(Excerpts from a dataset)
*** Block opens ***

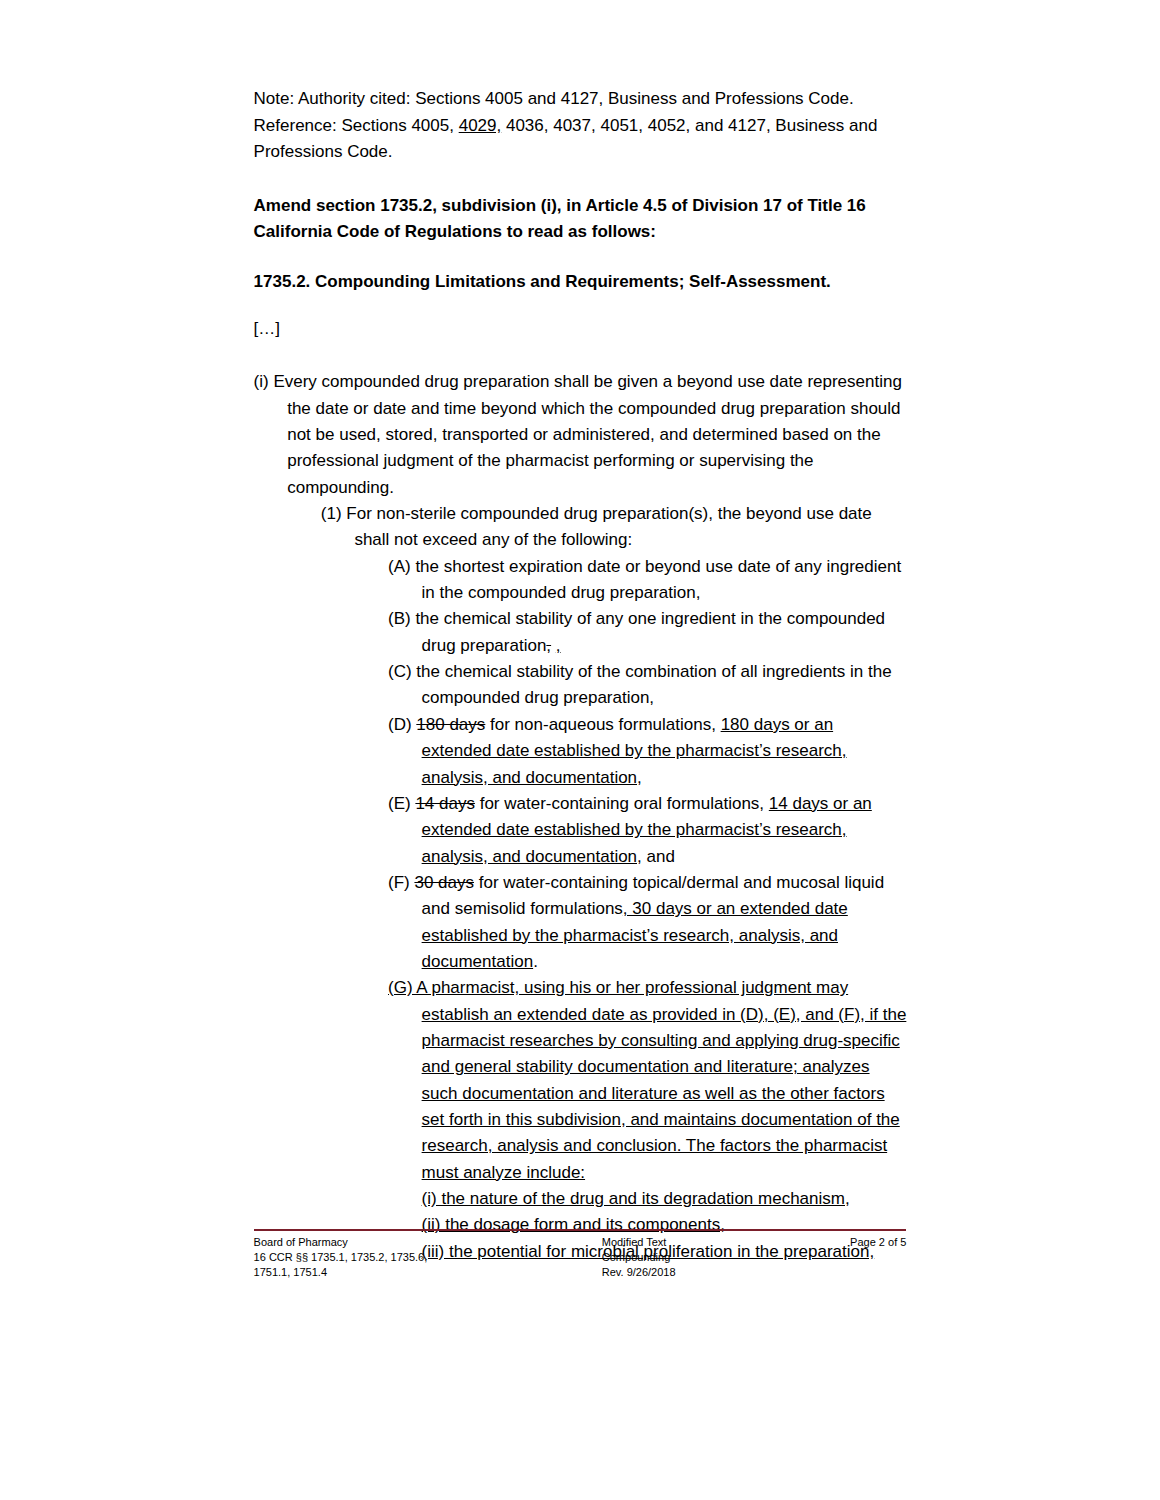Note: Authority cited: Sections 4005 and 4127, Business and Professions Code.
Reference: Sections 4005, 4029, 4036, 4037, 4051, 4052, and 4127, Business and Professions Code.
Amend section 1735.2, subdivision (i), in Article 4.5 of Division 17 of Title 16 California Code of Regulations to read as follows:
1735.2. Compounding Limitations and Requirements; Self-Assessment.
[…]
(i) Every compounded drug preparation shall be given a beyond use date representing the date or date and time beyond which the compounded drug preparation should not be used, stored, transported or administered, and determined based on the professional judgment of the pharmacist performing or supervising the compounding.
(1) For non-sterile compounded drug preparation(s), the beyond use date shall not exceed any of the following:
(A) the shortest expiration date or beyond use date of any ingredient in the compounded drug preparation,
(B) the chemical stability of any one ingredient in the compounded drug preparation, ,
(C) the chemical stability of the combination of all ingredients in the compounded drug preparation,
(D) 180 days for non-aqueous formulations, 180 days or an extended date established by the pharmacist’s research, analysis, and documentation,
(E) 14 days for water-containing oral formulations, 14 days or an extended date established by the pharmacist’s research, analysis, and documentation, and
(F) 30 days for water-containing topical/dermal and mucosal liquid and semisolid formulations, 30 days or an extended date established by the pharmacist’s research, analysis, and documentation.
(G) A pharmacist, using his or her professional judgment may establish an extended date as provided in (D), (E), and (F), if the pharmacist researches by consulting and applying drug-specific and general stability documentation and literature; analyzes such documentation and literature as well as the other factors set forth in this subdivision, and maintains documentation of the research, analysis and conclusion. The factors the pharmacist must analyze include:
(i) the nature of the drug and its degradation mechanism,
(ii) the dosage form and its components,
(iii) the potential for microbial proliferation in the preparation,
Board of Pharmacy 16 CCR §§ 1735.1, 1735.2, 1735.6, 1751.1, 1751.4
Modified Text Compounding Rev. 9/26/2018
Page 2 of 5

*** Block closes ***

Transcribe each record exactly as it stands, setting aside any pictures.

:: YOUR RESPONSE ::
Note: Authority cited: Sections 4005 and 4127, Business and Professions Code.
Reference: Sections 4005, 4029, 4036, 4037, 4051, 4052, and 4127, Business and Professions Code.
Amend section 1735.2, subdivision (i), in Article 4.5 of Division 17 of Title 16 California Code of Regulations to read as follows:
1735.2. Compounding Limitations and Requirements; Self-Assessment.
[…]
(i) Every compounded drug preparation shall be given a beyond use date representing the date or date and time beyond which the compounded drug preparation should not be used, stored, transported or administered, and determined based on the professional judgment of the pharmacist performing or supervising the compounding.
(1) For non-sterile compounded drug preparation(s), the beyond use date shall not exceed any of the following:
(A) the shortest expiration date or beyond use date of any ingredient in the compounded drug preparation,
(B) the chemical stability of any one ingredient in the compounded drug preparation, ,
(C) the chemical stability of the combination of all ingredients in the compounded drug preparation,
(D) 180 days for non-aqueous formulations, 180 days or an extended date established by the pharmacist’s research, analysis, and documentation,
(E) 14 days for water-containing oral formulations, 14 days or an extended date established by the pharmacist’s research, analysis, and documentation, and
(F) 30 days for water-containing topical/dermal and mucosal liquid and semisolid formulations, 30 days or an extended date established by the pharmacist’s research, analysis, and documentation.
(G) A pharmacist, using his or her professional judgment may establish an extended date as provided in (D), (E), and (F), if the pharmacist researches by consulting and applying drug-specific and general stability documentation and literature; analyzes such documentation and literature as well as the other factors set forth in this subdivision, and maintains documentation of the research, analysis and conclusion. The factors the pharmacist must analyze include:
(i) the nature of the drug and its degradation mechanism,
(ii) the dosage form and its components,
(iii) the potential for microbial proliferation in the preparation,
Board of Pharmacy 16 CCR §§ 1735.1, 1735.2, 1735.6, 1751.1, 1751.4
Modified Text Compounding Rev. 9/26/2018
Page 2 of 5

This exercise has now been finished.